SCOTUS Says Net Neutrality Won’t Get Its Day in Court

Supreme Court SCOTUS

The Supreme Court (SCOTUS) has declined to hear a case regarding the legality of Obama-era Net Neutrality rules–putting an end to a lengthy legal battle by declining to hear USTelecom’s appeal. The telecommunication industry group originally sued the Federal Communications Committee (FCC) under the belief that the FCC lacked the authority to impose public-utility, common-carrier obligations on broadband internet access service. Under the Obama-era rules, Internet Service Providers (ISPs) were barred from blocking or throttling web content or creating the so-called internet “fast lanes.”

Though SCOTUS’ decision is a win for net neutrality proponents, the Obama-era rules were gutted by FCC Commissioner Ajit Pai in Dec. 2017. Regardless, net neutrality supporters were encouraged by the Court’s decision.

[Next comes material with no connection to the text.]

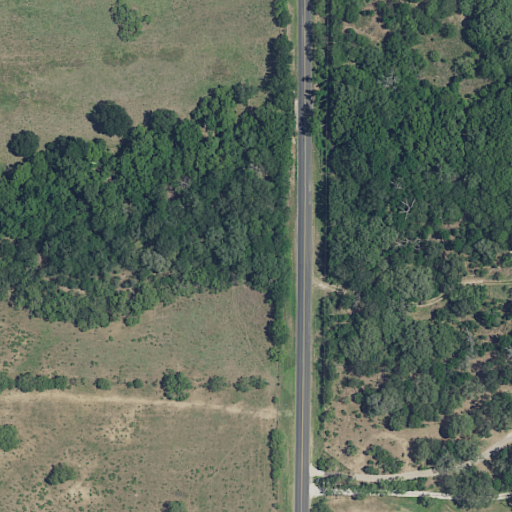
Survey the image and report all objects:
road: (304, 256)
road: (407, 283)
road: (411, 474)
road: (406, 494)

“We’re grateful that a majority of the justices saw through the flimsy arguments made by AT&T and Comcast lobbyists,” Matt Wood, the policy director at Free Press, said in a statement. “The ISPs went all out to push FCC Chairman Ajit Pai to repeal the agency’s Net Neutrality rules–and then ran to the Supreme Court looking for a do-over on earlier cases that rightly upheld those rules.”

USTelecom downplayed the importance of the court ruling in a statement.

“This decision is not surprising because the D.C. Circuit’s original decision was superseded by the FCC’s Restoring Internet Freedom Order that correctly restored broadband as an information service,” Jonathan Spalter, the CEO of USTelecom, said in a statement.

However, the issue of net neutrality is far from settled. Both California and Vermont have passed more stringent net neutrality rules–much to the chagrin of industry groups, the Department of Justice (DoJ), and the FCC. Both states are now embroiled in various lawsuits challenging the legality of their new laws.

California recently agreed to delay enforcing its new net neutrality law. The law will reinstate Obama-era net neutrality rules and was scheduled to go into effect on Jan. 1, 2019. The delay in enforcement of the law is due to an agreement between California and the DoJ, which filed a lawsuit against California shortly after California Gov. Jerry Brown signed the bill into law. As part of the deal, the DoJ will postpone its lawsuit against California until a separate lawsuit against the FCC for gutting the Obama-era net neutrality rules is resolved. The appeals court for that lawsuit will hear oral arguments in February–though the case may end up in the lap of the Supreme Court.